The nonpartisan CBO keeps track of such things and published its most recent tables in December 2007. The information to answer this question is in "Summary Table 2: Shares of Federal Tax Liabilities, 2004 and 2005."

The top 1 percent in 2005 were those households with income of at least $307,500, and they got 18.1 percent of all "comprehensive" income, which includes all cash income plus the cash value of such benefits as Medicare and food stamps.

As for taxes, CBO calculates that the top 1 percent paid 27.6 percent of all federal taxes, including:

  • 38.8 percent of federal individual income taxes
  • 4.0 percent of federal social insurance taxes (Social Security and Medicare)
  • 58.6 percent of corporate income taxes (indirectly, through stock ownership)
  • 5.5 percent of federal excise taxes (on such things as gasoline, tobacco, alcoholic beverages and telephones.)

The share of taxes paid by different income levels have changed over time.

The share now borne by the top 1 percent is the highest it has been since 1979, the earliest year for which CBO has figures. And surprisingly, it is larger than in 2000, the last year of President Bill Clinton’s administration, before President Bush signed a series of tax cuts that benefited upper-income taxpayers by cutting the top rate on federal income taxes, cutting the rate on capital gains taxes and reducing the estate tax. One reason is that the top 1 percent now receive a greater share of income than at any time covered by CBO’s statistics, though those households receive only slightly more than the 17.8 percent share they got in 2000.

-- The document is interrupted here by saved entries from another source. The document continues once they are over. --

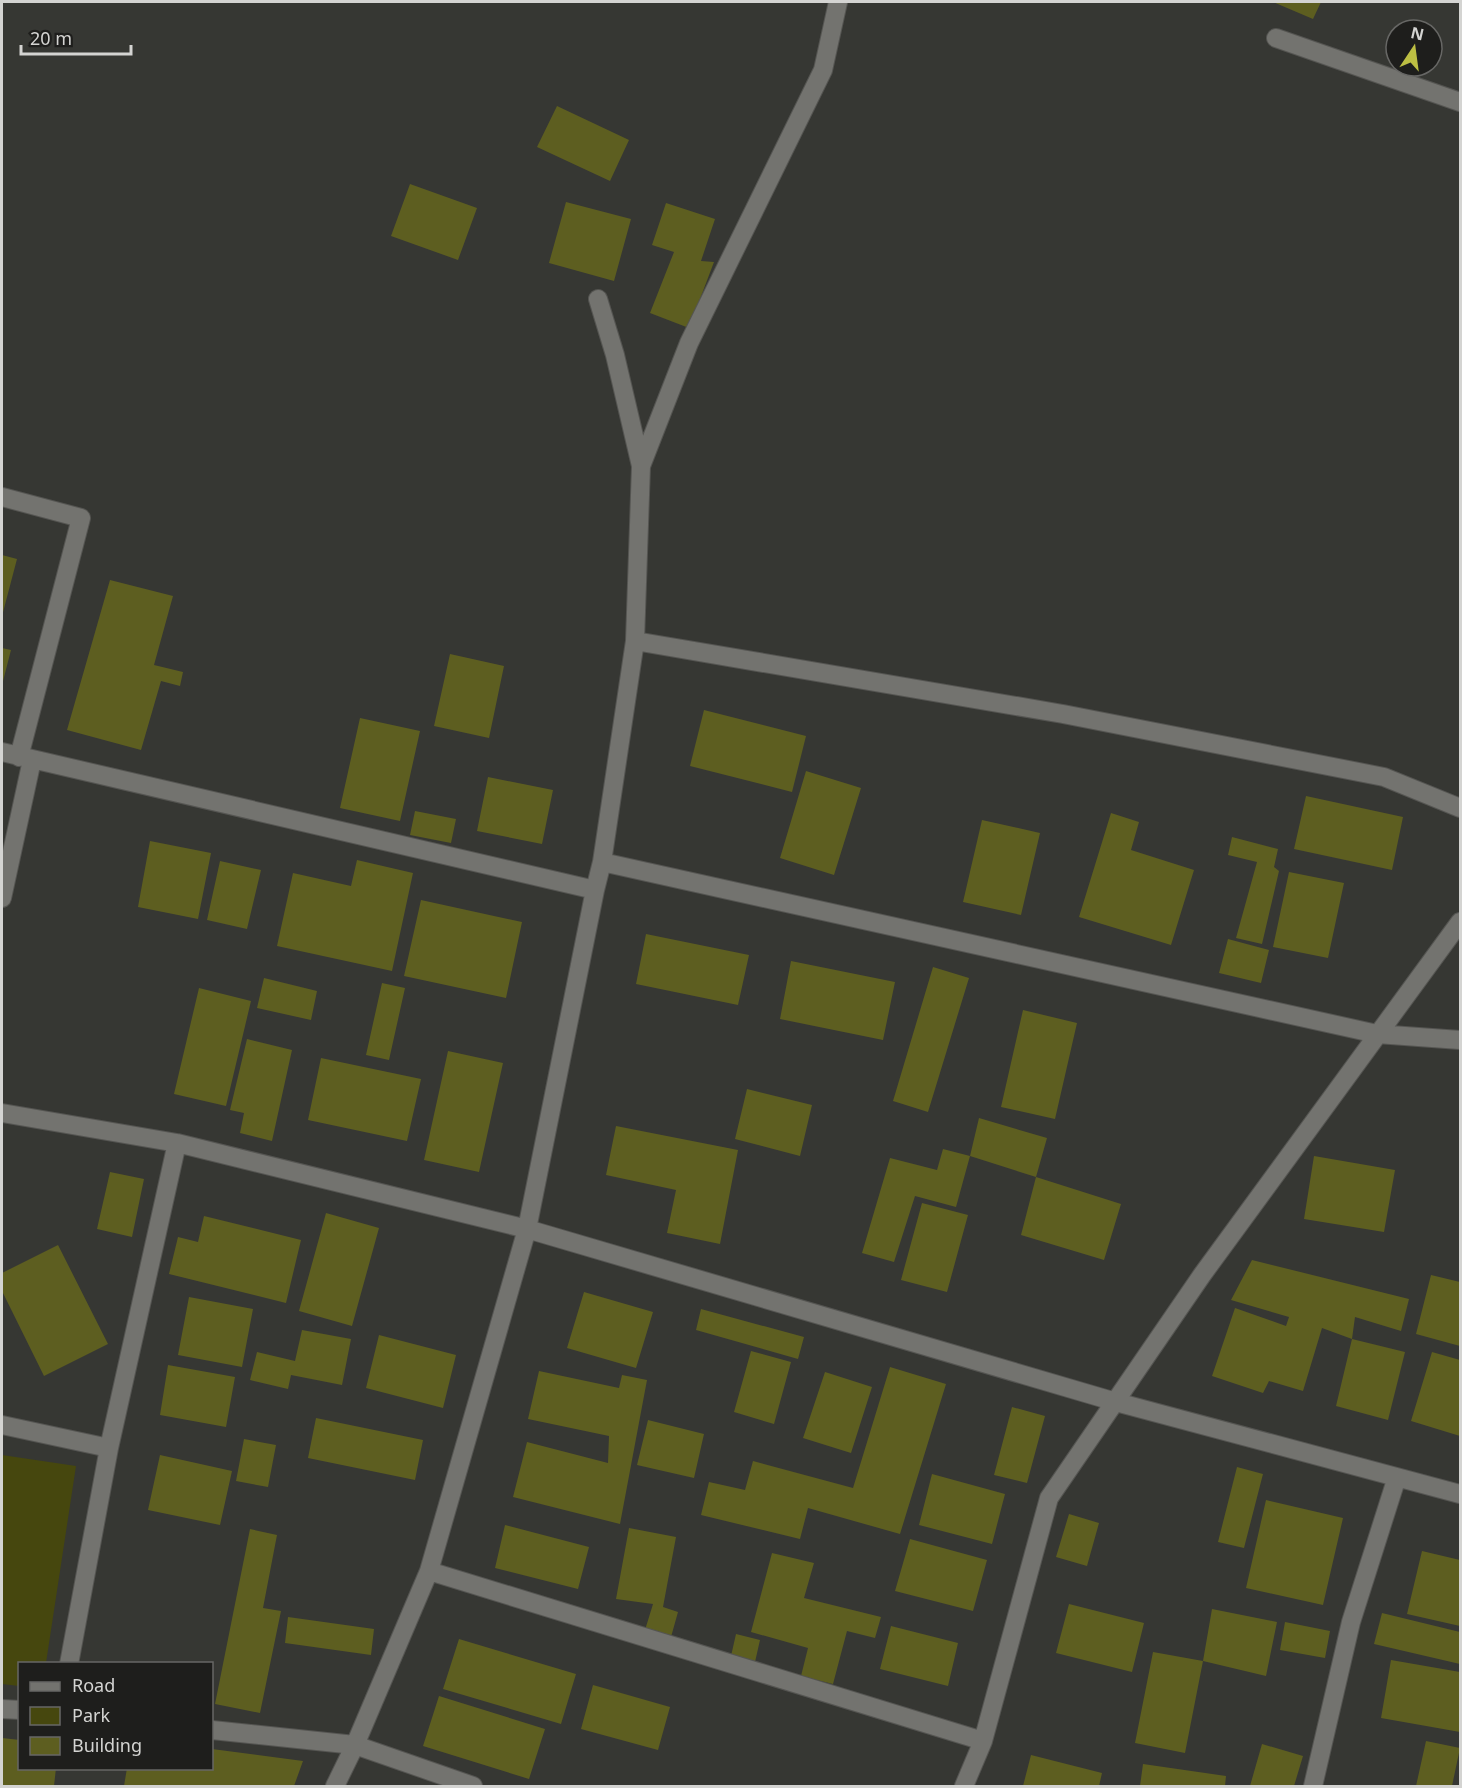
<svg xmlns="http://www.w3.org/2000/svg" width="1462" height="1788" viewBox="0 0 1462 1788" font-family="'Noto Sans',sans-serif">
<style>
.green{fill:#46470e}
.building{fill:#5d5e20}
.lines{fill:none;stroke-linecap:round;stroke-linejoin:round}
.street-casing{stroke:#555552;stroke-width:20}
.street{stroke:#73736f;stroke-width:18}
</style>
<rect width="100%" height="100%" fill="#363733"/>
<path class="green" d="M2,1455L76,1466L46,1663L20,1664L19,1686L2,1684Z"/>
<path class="building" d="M1273,2H1321L1313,19Z
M557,106L629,140L610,181L537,147Z
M410,184L477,208L458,260L391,236Z
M566,202L631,219L614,281L549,263Z
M666,203L715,219L701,261L714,262L689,328L650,313L674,252L652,245Z
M2,555L17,559L2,616Z
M110,580L173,596L154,665L183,672L180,686L161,681L141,750L67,730Z
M2,648L11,650L2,685Z
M450,654L504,666L489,738L434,726Z
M704,710L806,736L792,792L690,766Z
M360,718L420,731L400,821L340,808Z
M806,771L861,788L834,875L780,858Z
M488,777L553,790L542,844L477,831Z
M1306,796L1403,817L1392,870L1294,849Z
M415,811L456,819L451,843L410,835Z
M1111,813L1139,822L1131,850L1194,870L1171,945L1079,917Z
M982,820L1040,833L1021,915L963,902Z
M1232,837L1278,849L1274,867L1279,871L1262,944L1236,938L1257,862L1228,855Z
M150,841L211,853L198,919L138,907Z
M357,860L413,873L392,971L277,946L293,873L351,886Z
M220,861L261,870L247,929L207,920Z
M1289,872L1344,883L1328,958L1273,947Z
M421,900L522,922L506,998L404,976Z
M646,934L749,955L738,1005L636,984Z
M1228,939L1269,950L1261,983L1219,973Z
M791,961L895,982L883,1040L780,1019Z
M933,967L969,978L928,1112L893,1101Z
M264,978L317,991L311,1020L257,1008Z
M382,983L405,988L389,1060L366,1055Z
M199,988L251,1001L226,1106L174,1094Z
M1023,1010L1077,1023L1055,1119L1001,1107Z
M247,1039L292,1050L272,1141L240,1133L244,1113L230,1110Z
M448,1051L503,1063L479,1172L424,1160Z
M321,1058L421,1079L407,1141L308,1120Z
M747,1089L812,1105L800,1156L735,1139Z
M979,1118L1047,1138L1036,1177L970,1156Z
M616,1126L738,1150L720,1244L667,1233L676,1190L606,1175Z
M943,1149L970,1156L956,1207L915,1196L894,1262L862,1253L890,1158L937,1170Z
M1314,1156L1395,1170L1384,1232L1304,1219Z
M110,1172L144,1179L132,1237L97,1229Z
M1036,1177L1121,1204L1104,1260L1021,1235Z
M922,1203L968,1215L947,1292L901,1280Z
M326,1213L379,1228L352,1326L299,1311Z
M204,1216L301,1240L286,1303L169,1274L178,1237L198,1242Z
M58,1245L108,1344L44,1376L2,1291V1273Z
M1252,1260L1409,1299L1401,1331L1355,1317L1352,1339L1322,1328L1303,1391L1269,1381L1263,1393L1212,1376L1235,1308L1286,1326L1289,1317L1231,1300Z
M1431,1275L1460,1282V1346L1416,1334Z
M584,1292L653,1312L636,1368L567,1348Z
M189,1297L253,1309L242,1367L178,1355Z
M701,1309L804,1337L798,1359L696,1330Z
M302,1330L351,1339L342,1385L291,1375L288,1389L250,1380L257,1352L295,1361Z
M379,1335L456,1355L443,1408L366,1388Z
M1352,1339L1405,1352L1388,1420L1336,1406Z
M751,1351L791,1362L774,1424L734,1412Z
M1432,1352L1460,1360V1436L1411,1421Z
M168,1365L235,1377L226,1427L160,1415Z
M890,1367L946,1384L900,1534L808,1508L800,1539L701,1515L709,1482L745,1490L753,1461L853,1488Z
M539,1371L619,1388L622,1375L647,1380L620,1524L513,1497L527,1442L608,1463L609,1436L528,1419Z
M825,1372L872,1387L851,1453L803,1438Z
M1012,1407L1045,1416L1027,1483L994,1475Z
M316,1418L423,1440L415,1480L308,1458Z
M648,1420L704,1434L694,1478L637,1465Z
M244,1439L276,1445L268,1487L236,1481Z
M160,1455L232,1471L220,1525L148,1510Z
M1237,1467L1263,1474L1244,1548L1218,1542Z
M932,1474L1005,1494L992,1544L919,1525Z
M1266,1500L1343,1518L1323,1605L1246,1588Z
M1069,1514L1099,1523L1087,1566L1056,1557Z
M505,1525L589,1547L578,1589L495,1568Z
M629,1528L676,1537L663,1607L678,1612L671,1637L645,1630L653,1604L616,1599Z
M250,1529L277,1535L263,1608L281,1611L260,1713L215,1704Z
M910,1539L987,1560L973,1611L895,1591Z
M1422,1551L1460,1560V1626L1407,1614Z
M772,1553L814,1563L804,1598L881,1617L875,1638L847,1631L833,1684L801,1676L808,1648L751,1632Z
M1069,1604L1144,1623L1132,1672L1056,1653Z
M1212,1609L1277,1622L1266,1676L1203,1661L1185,1753L1135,1743L1153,1652L1203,1661Z
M1382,1613L1460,1632V1664L1374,1644Z
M288,1617L374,1629L371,1655L285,1643Z
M1285,1622L1330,1631L1325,1658L1280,1650Z
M891,1626L958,1643L948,1686L880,1669Z
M736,1634L760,1640L755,1662L731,1656Z
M459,1639L576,1674L561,1724L443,1689Z
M1391,1660L1460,1672V1732L1381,1718Z
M593,1685L670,1707L658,1750L581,1729Z
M439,1696L545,1729L529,1779L423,1746Z
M2,1738L20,1740V1768H56L54,1786H2Z
M1426,1741L1460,1748L1452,1786H1416Z
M1262,1744L1303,1756L1294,1786H1250Z
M212,1749L303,1761L294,1786H124L127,1768H212Z
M1031,1755L1102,1773L1099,1786H1023Z
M1143,1764L1226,1776L1225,1786H1140Z"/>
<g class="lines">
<defs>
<path id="street" d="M1276,38L1460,102
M641,466L689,343L823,70L838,2
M2,497L81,518L19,757
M635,641L1063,714L1384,777L1460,808
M2,752L595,890
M602,862L1377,1034L1460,1040
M2,898L32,760
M2,1113L177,1143L527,1229L1116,1402L1460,1494
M2,1425L109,1448
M429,1571L983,1741
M69,1664L109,1448L177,1143
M2,1709L20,1710
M212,1730L355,1745L473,1786
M335,1786L355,1745L429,1571L527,1229L595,890L602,862L635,641L641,466L615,355L598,299
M964,1786L983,1741L1049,1498L1202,1275L1460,922
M1313,1786L1351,1622L1397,1477"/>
</defs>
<use href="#street" class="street-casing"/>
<use href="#street" class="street"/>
</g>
<rect width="1462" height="1788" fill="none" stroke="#d4d4d2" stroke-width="6"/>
<rect x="18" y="1662" width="195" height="108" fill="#1e1e1c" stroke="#676765" stroke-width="1.5"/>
<rect x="30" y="1682" width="30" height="9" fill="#73736f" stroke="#676765" stroke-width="1.5"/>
<text x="72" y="1692" font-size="18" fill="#d4d4d2">Road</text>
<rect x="30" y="1707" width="30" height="18" fill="#46470e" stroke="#676765" stroke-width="1.5"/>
<text x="72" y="1722" font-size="18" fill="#d4d4d2">Park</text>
<rect x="30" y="1737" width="30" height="18" fill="#5d5e20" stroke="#676765" stroke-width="1.5"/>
<text x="72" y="1752" font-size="18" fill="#d4d4d2">Building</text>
<g transform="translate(1414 48) rotate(13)"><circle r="28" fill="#1e1e1c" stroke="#676765" stroke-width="1.5"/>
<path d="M0-4.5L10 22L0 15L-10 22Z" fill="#bdbf43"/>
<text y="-9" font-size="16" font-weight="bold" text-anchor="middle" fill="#d4d4d2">N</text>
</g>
<path d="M21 45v9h110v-9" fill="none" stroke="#d4d4d2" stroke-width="3"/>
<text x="30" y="45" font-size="18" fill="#d4d4d2" stroke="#1e1e1c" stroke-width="4.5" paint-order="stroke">20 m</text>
</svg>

The change in income distribution is only one reason the top 1 percent pay more now than before their income tax rates were cut. The major reason is what the CBO and other tax experts call "real bracket creep." Even though income tax brackets are adjusted upward each year for inflation, there is still a tendency for incomes to grow faster than inflation, causing more income to be taxed in higher brackets.
 
-Brooks Jackson
 

Sources

U.S. Congressional Budget Office. "Historical Effective Federal Tax Rates: 1979 to 2005" Summary Table 2, December 2007.

U.S. Congressional Budget Office. "Historical Effective Federal Tax Rates: 1979 to 2005" Appendix: Detailed Tables for 1979 to 2005 Tables 1A and 1B, December 2007.